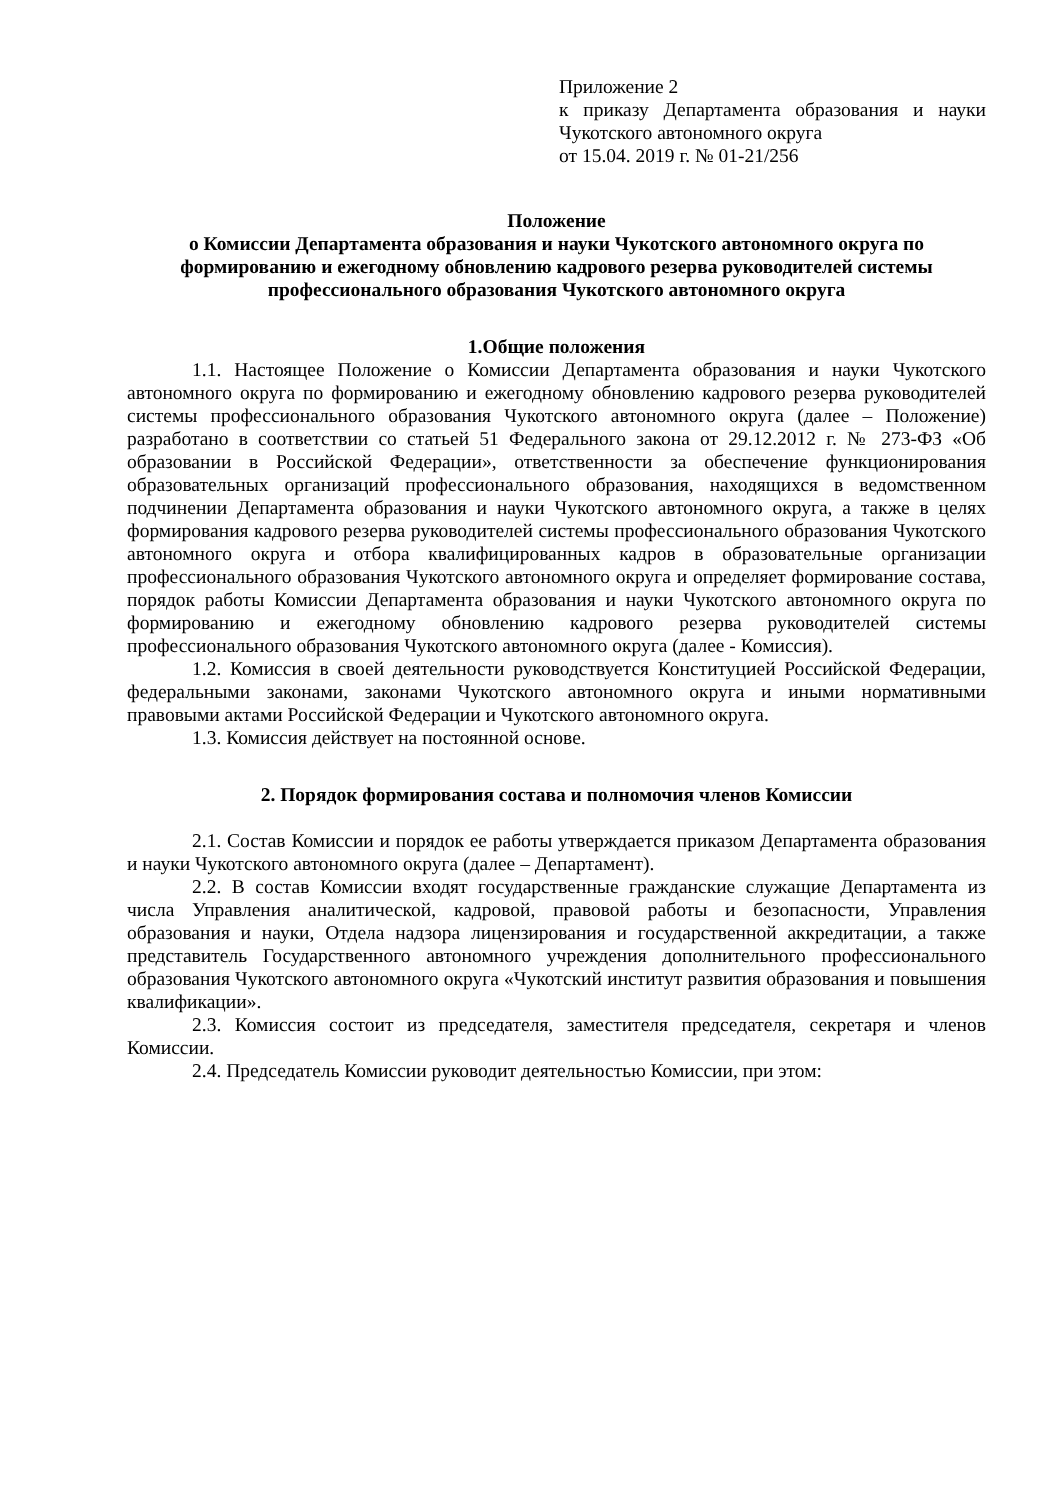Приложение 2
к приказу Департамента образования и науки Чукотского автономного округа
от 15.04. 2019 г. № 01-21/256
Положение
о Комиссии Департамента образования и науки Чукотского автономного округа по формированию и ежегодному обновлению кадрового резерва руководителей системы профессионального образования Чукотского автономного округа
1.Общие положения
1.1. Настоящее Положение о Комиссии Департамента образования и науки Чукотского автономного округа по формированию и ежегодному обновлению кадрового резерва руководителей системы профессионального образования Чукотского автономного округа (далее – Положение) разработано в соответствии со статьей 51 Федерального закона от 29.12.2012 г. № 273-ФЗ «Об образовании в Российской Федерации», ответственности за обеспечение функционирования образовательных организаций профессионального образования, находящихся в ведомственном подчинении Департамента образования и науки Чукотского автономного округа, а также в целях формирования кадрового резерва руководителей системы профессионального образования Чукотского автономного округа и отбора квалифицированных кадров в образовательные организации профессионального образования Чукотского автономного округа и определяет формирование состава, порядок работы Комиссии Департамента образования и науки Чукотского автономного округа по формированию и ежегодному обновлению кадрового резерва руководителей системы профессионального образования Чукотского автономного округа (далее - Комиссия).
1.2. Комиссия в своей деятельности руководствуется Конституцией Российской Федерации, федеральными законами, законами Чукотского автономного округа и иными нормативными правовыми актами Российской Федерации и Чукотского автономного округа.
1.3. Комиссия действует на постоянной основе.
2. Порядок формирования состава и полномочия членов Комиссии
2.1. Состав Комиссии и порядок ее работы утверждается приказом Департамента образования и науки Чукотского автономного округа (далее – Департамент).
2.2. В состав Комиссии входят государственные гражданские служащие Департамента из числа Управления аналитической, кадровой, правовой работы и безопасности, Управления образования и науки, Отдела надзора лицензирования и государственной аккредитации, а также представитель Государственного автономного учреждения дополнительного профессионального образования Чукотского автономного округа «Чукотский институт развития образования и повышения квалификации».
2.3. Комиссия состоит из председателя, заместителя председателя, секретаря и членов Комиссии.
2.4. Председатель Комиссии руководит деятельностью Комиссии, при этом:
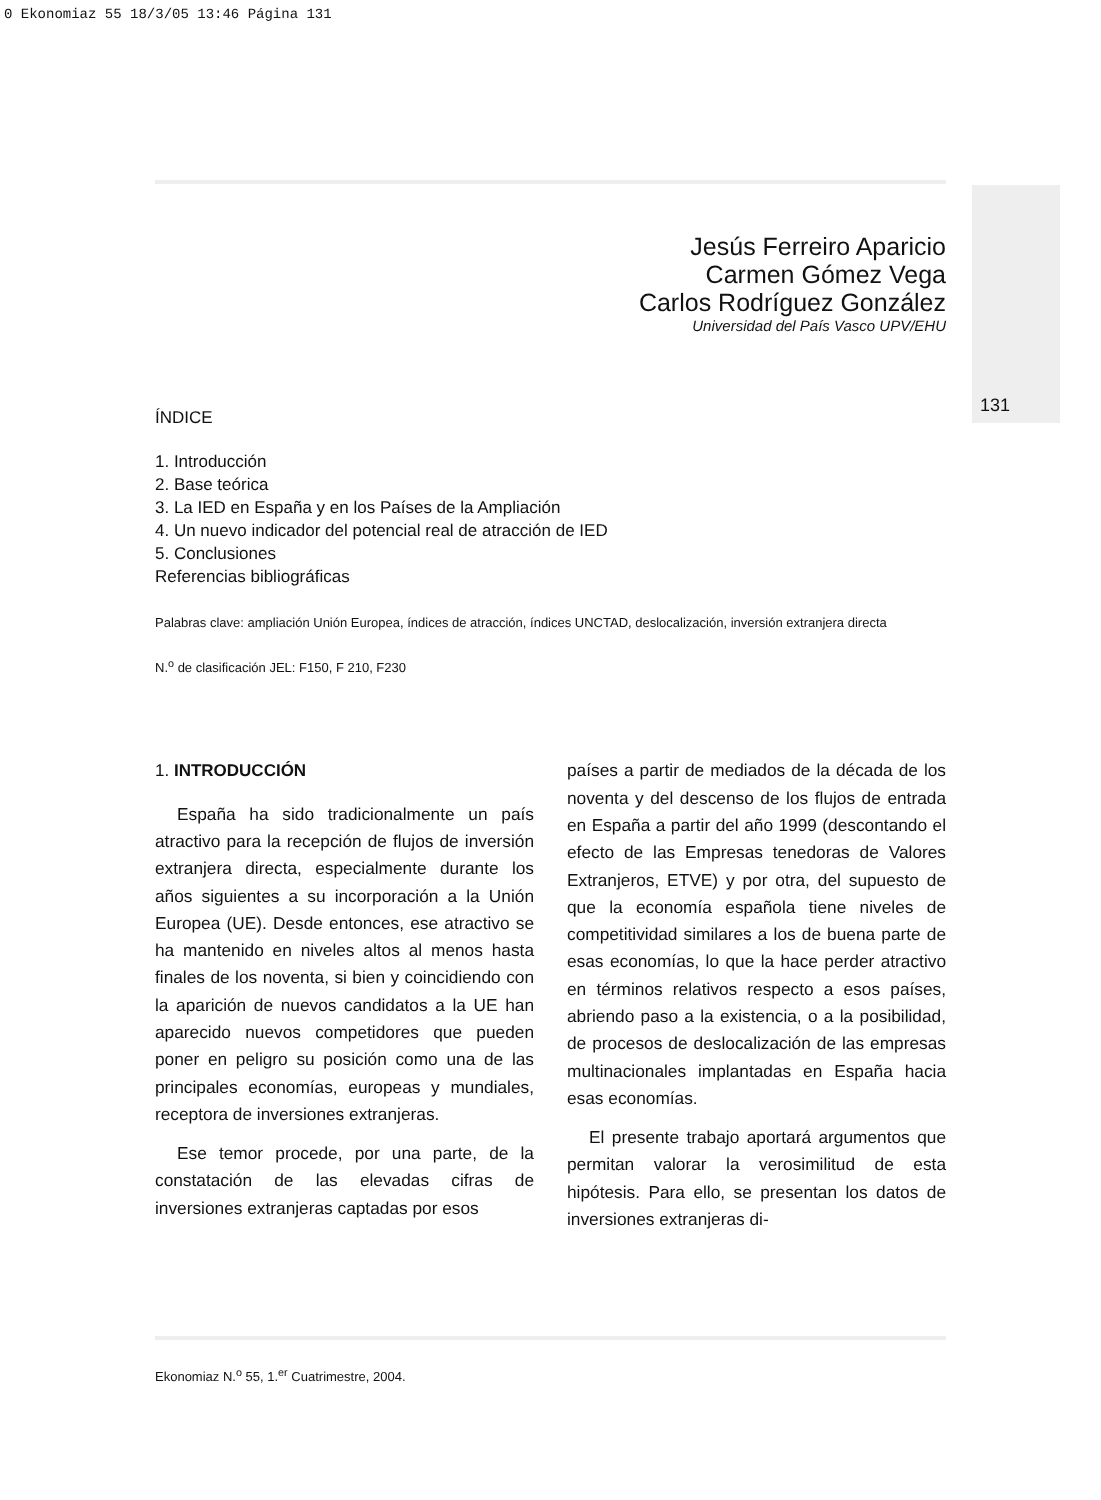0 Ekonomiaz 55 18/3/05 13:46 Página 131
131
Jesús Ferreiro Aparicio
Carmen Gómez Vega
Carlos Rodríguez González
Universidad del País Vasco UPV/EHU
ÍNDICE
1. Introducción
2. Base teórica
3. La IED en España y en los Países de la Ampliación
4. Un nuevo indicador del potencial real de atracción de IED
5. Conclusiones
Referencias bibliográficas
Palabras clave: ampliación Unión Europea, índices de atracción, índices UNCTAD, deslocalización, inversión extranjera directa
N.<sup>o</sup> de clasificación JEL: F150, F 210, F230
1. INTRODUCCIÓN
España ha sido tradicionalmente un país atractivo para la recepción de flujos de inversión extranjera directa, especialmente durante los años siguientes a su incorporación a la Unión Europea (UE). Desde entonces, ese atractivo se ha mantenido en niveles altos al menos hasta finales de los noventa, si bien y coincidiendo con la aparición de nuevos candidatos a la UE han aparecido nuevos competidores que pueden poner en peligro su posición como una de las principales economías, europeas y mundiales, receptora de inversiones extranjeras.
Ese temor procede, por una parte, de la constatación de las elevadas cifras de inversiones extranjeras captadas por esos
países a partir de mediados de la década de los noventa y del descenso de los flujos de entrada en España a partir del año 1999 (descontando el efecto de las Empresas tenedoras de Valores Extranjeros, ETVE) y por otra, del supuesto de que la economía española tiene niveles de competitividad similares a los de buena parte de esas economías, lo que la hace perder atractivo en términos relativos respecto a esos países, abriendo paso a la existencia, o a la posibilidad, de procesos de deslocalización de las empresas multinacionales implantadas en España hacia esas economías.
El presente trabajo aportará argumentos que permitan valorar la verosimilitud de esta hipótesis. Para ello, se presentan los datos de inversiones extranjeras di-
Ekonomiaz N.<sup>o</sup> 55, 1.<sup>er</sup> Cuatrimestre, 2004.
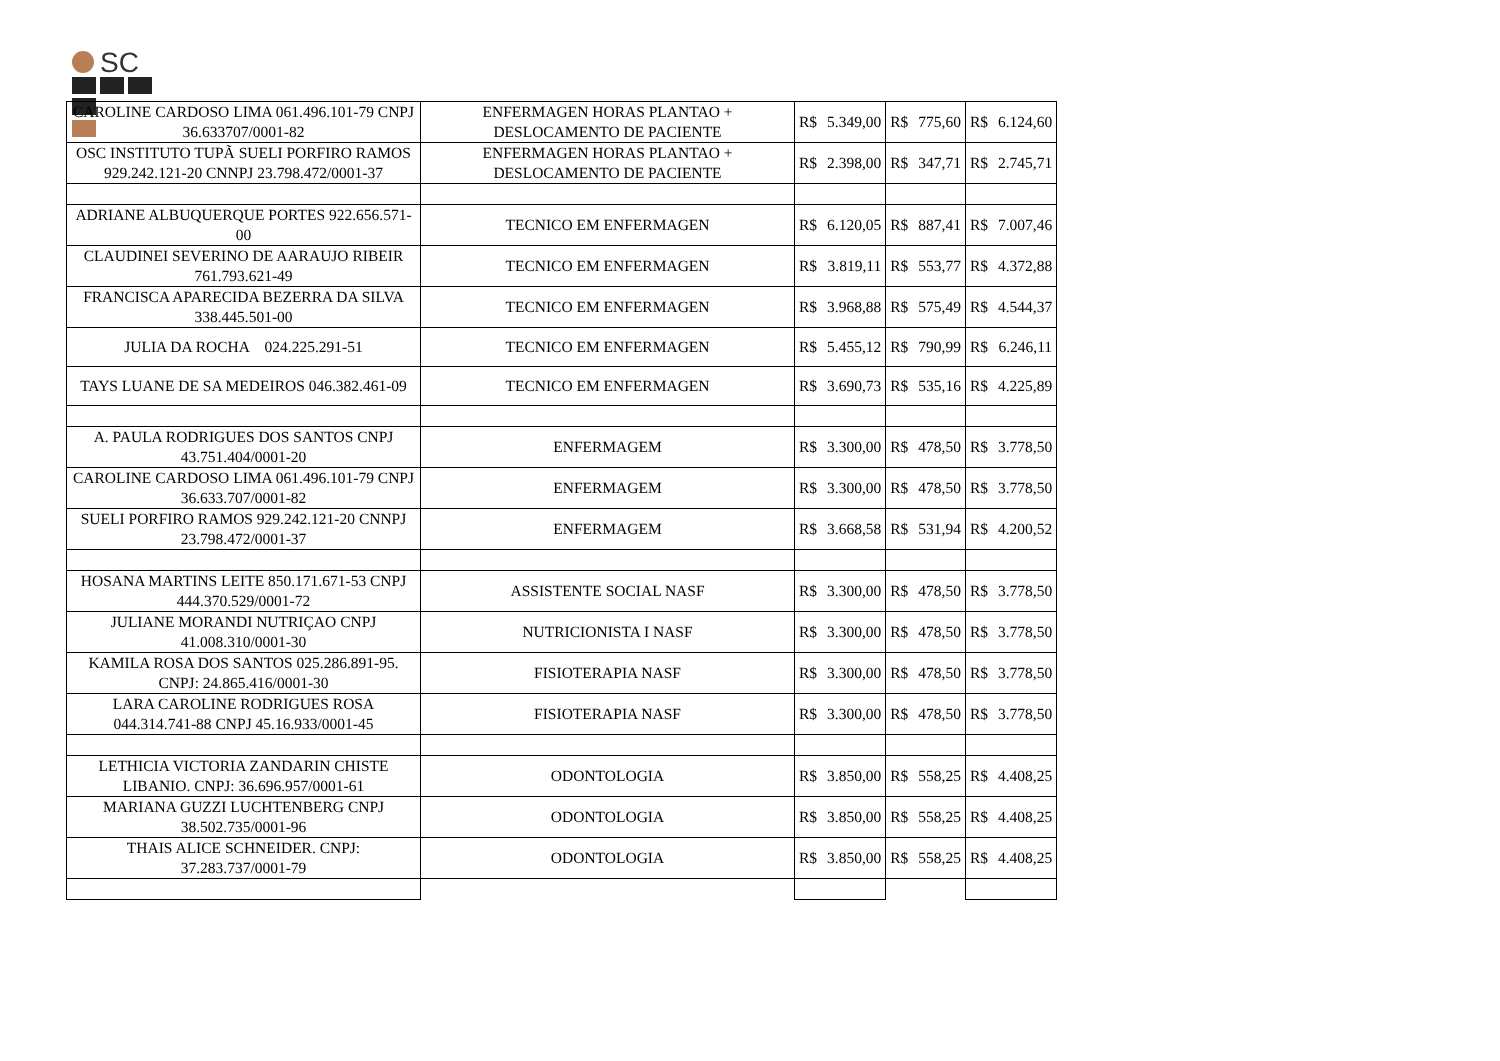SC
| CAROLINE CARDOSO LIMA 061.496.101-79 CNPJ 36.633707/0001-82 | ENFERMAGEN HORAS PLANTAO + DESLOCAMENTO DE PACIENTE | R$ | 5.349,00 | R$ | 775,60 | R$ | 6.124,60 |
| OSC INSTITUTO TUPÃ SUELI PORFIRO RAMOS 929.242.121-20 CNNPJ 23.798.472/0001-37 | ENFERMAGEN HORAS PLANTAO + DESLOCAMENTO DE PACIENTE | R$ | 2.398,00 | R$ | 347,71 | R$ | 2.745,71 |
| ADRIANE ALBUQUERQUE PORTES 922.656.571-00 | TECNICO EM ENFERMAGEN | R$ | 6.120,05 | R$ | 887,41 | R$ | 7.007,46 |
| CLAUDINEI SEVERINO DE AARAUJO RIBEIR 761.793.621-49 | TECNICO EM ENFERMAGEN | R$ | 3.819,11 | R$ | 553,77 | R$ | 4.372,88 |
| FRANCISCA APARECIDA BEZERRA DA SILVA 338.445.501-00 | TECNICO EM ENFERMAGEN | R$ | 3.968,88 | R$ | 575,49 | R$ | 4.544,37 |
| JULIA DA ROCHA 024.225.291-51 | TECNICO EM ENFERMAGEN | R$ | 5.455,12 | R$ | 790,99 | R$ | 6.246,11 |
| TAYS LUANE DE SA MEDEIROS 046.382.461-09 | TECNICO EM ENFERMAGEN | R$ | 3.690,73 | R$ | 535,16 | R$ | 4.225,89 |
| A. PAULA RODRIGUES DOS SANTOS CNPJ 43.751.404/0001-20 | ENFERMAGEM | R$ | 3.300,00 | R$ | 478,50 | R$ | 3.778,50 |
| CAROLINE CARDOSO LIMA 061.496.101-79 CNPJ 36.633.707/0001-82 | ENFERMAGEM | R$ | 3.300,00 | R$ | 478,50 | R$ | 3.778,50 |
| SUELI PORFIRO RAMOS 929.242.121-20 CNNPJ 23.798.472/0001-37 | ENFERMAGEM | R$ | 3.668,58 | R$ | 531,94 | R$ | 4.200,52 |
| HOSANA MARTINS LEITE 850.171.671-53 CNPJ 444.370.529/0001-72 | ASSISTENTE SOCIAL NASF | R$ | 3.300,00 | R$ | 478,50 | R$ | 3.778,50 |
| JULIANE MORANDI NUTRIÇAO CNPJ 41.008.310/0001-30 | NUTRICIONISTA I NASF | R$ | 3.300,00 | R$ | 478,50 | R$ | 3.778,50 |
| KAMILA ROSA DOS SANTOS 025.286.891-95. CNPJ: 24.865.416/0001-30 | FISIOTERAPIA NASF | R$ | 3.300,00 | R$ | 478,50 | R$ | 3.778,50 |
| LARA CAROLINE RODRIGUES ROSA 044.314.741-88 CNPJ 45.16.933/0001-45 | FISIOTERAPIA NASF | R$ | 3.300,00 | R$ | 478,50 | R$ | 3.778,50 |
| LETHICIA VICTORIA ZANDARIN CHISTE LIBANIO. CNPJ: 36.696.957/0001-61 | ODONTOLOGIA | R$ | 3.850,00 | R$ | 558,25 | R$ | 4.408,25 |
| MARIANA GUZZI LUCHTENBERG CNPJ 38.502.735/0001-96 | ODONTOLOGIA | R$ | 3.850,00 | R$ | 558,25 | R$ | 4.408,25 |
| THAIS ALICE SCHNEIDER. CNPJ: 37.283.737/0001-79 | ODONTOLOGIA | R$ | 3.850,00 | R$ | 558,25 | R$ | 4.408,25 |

|---|

• **What is required**: Would you return the records exactly, keeping out every picture?

• **Output for this task**:
Приложение 2
к приказу Департамента образования и науки Чукотского автономного округа
от 15.04. 2019 г. № 01-21/256
Положение
о Комиссии Департамента образования и науки Чукотского автономного округа по формированию и ежегодному обновлению кадрового резерва руководителей системы профессионального образования Чукотского автономного округа
1.Общие положения
1.1. Настоящее Положение о Комиссии Департамента образования и науки Чукотского автономного округа по формированию и ежегодному обновлению кадрового резерва руководителей системы профессионального образования Чукотского автономного округа (далее – Положение) разработано в соответствии со статьей 51 Федерального закона от 29.12.2012 г. № 273-ФЗ «Об образовании в Российской Федерации», ответственности за обеспечение функционирования образовательных организаций профессионального образования, находящихся в ведомственном подчинении Департамента образования и науки Чукотского автономного округа, а также в целях формирования кадрового резерва руководителей системы профессионального образования Чукотского автономного округа и отбора квалифицированных кадров в образовательные организации профессионального образования Чукотского автономного округа и определяет формирование состава, порядок работы Комиссии Департамента образования и науки Чукотского автономного округа по формированию и ежегодному обновлению кадрового резерва руководителей системы профессионального образования Чукотского автономного округа (далее - Комиссия).
1.2. Комиссия в своей деятельности руководствуется Конституцией Российской Федерации, федеральными законами, законами Чукотского автономного округа и иными нормативными правовыми актами Российской Федерации и Чукотского автономного округа.
1.3. Комиссия действует на постоянной основе.
2. Порядок формирования состава и полномочия членов Комиссии
2.1. Состав Комиссии и порядок ее работы утверждается приказом Департамента образования и науки Чукотского автономного округа (далее – Департамент).
2.2. В состав Комиссии входят государственные гражданские служащие Департамента из числа Управления аналитической, кадровой, правовой работы и безопасности, Управления образования и науки, Отдела надзора лицензирования и государственной аккредитации, а также представитель Государственного автономного учреждения дополнительного профессионального образования Чукотского автономного округа «Чукотский институт развития образования и повышения квалификации».
2.3. Комиссия состоит из председателя, заместителя председателя, секретаря и членов Комиссии.
2.4. Председатель Комиссии руководит деятельностью Комиссии, при этом:
0 Ekonomiaz 55 18/3/05 13:46 Página 131
131
Jesús Ferreiro Aparicio
Carmen Gómez Vega
Carlos Rodríguez González
Universidad del País Vasco UPV/EHU
ÍNDICE
1. Introducción
2. Base teórica
3. La IED en España y en los Países de la Ampliación
4. Un nuevo indicador del potencial real de atracción de IED
5. Conclusiones
Referencias bibliográficas
Palabras clave: ampliación Unión Europea, índices de atracción, índices UNCTAD, deslocalización, inversión extranjera directa
N.<sup>o</sup> de clasificación JEL: F150, F 210, F230
1. INTRODUCCIÓN
España ha sido tradicionalmente un país atractivo para la recepción de flujos de inversión extranjera directa, especialmente durante los años siguientes a su incorporación a la Unión Europea (UE). Desde entonces, ese atractivo se ha mantenido en niveles altos al menos hasta finales de los noventa, si bien y coincidiendo con la aparición de nuevos candidatos a la UE han aparecido nuevos competidores que pueden poner en peligro su posición como una de las principales economías, europeas y mundiales, receptora de inversiones extranjeras.
Ese temor procede, por una parte, de la constatación de las elevadas cifras de inversiones extranjeras captadas por esos
países a partir de mediados de la década de los noventa y del descenso de los flujos de entrada en España a partir del año 1999 (descontando el efecto de las Empresas tenedoras de Valores Extranjeros, ETVE) y por otra, del supuesto de que la economía española tiene niveles de competitividad similares a los de buena parte de esas economías, lo que la hace perder atractivo en términos relativos respecto a esos países, abriendo paso a la existencia, o a la posibilidad, de procesos de deslocalización de las empresas multinacionales implantadas en España hacia esas economías.
El presente trabajo aportará argumentos que permitan valorar la verosimilitud de esta hipótesis. Para ello, se presentan los datos de inversiones extranjeras di-
Ekonomiaz N.<sup>o</sup> 55, 1.<sup>er</sup> Cuatrimestre, 2004.
SC
| CAROLINE CARDOSO LIMA 061.496.101-79 CNPJ 36.633707/0001-82 | ENFERMAGEN HORAS PLANTAO + DESLOCAMENTO DE PACIENTE | R$ | 5.349,00 | R$ | 775,60 | R$ | 6.124,60 |
| OSC INSTITUTO TUPÃ SUELI PORFIRO RAMOS 929.242.121-20 CNNPJ 23.798.472/0001-37 | ENFERMAGEN HORAS PLANTAO + DESLOCAMENTO DE PACIENTE | R$ | 2.398,00 | R$ | 347,71 | R$ | 2.745,71 |
| ADRIANE ALBUQUERQUE PORTES 922.656.571-00 | TECNICO EM ENFERMAGEN | R$ | 6.120,05 | R$ | 887,41 | R$ | 7.007,46 |
| CLAUDINEI SEVERINO DE AARAUJO RIBEIR 761.793.621-49 | TECNICO EM ENFERMAGEN | R$ | 3.819,11 | R$ | 553,77 | R$ | 4.372,88 |
| FRANCISCA APARECIDA BEZERRA DA SILVA 338.445.501-00 | TECNICO EM ENFERMAGEN | R$ | 3.968,88 | R$ | 575,49 | R$ | 4.544,37 |
| JULIA DA ROCHA 024.225.291-51 | TECNICO EM ENFERMAGEN | R$ | 5.455,12 | R$ | 790,99 | R$ | 6.246,11 |
| TAYS LUANE DE SA MEDEIROS 046.382.461-09 | TECNICO EM ENFERMAGEN | R$ | 3.690,73 | R$ | 535,16 | R$ | 4.225,89 |
| A. PAULA RODRIGUES DOS SANTOS CNPJ 43.751.404/0001-20 | ENFERMAGEM | R$ | 3.300,00 | R$ | 478,50 | R$ | 3.778,50 |
| CAROLINE CARDOSO LIMA 061.496.101-79 CNPJ 36.633.707/0001-82 | ENFERMAGEM | R$ | 3.300,00 | R$ | 478,50 | R$ | 3.778,50 |
| SUELI PORFIRO RAMOS 929.242.121-20 CNNPJ 23.798.472/0001-37 | ENFERMAGEM | R$ | 3.668,58 | R$ | 531,94 | R$ | 4.200,52 |
| HOSANA MARTINS LEITE 850.171.671-53 CNPJ 444.370.529/0001-72 | ASSISTENTE SOCIAL NASF | R$ | 3.300,00 | R$ | 478,50 | R$ | 3.778,50 |
| JULIANE MORANDI NUTRIÇAO CNPJ 41.008.310/0001-30 | NUTRICIONISTA I NASF | R$ | 3.300,00 | R$ | 478,50 | R$ | 3.778,50 |
| KAMILA ROSA DOS SANTOS 025.286.891-95. CNPJ: 24.865.416/0001-30 | FISIOTERAPIA NASF | R$ | 3.300,00 | R$ | 478,50 | R$ | 3.778,50 |
| LARA CAROLINE RODRIGUES ROSA 044.314.741-88 CNPJ 45.16.933/0001-45 | FISIOTERAPIA NASF | R$ | 3.300,00 | R$ | 478,50 | R$ | 3.778,50 |
| LETHICIA VICTORIA ZANDARIN CHISTE LIBANIO. CNPJ: 36.696.957/0001-61 | ODONTOLOGIA | R$ | 3.850,00 | R$ | 558,25 | R$ | 4.408,25 |
| MARIANA GUZZI LUCHTENBERG CNPJ 38.502.735/0001-96 | ODONTOLOGIA | R$ | 3.850,00 | R$ | 558,25 | R$ | 4.408,25 |
| THAIS ALICE SCHNEIDER. CNPJ: 37.283.737/0001-79 | ODONTOLOGIA | R$ | 3.850,00 | R$ | 558,25 | R$ | 4.408,25 |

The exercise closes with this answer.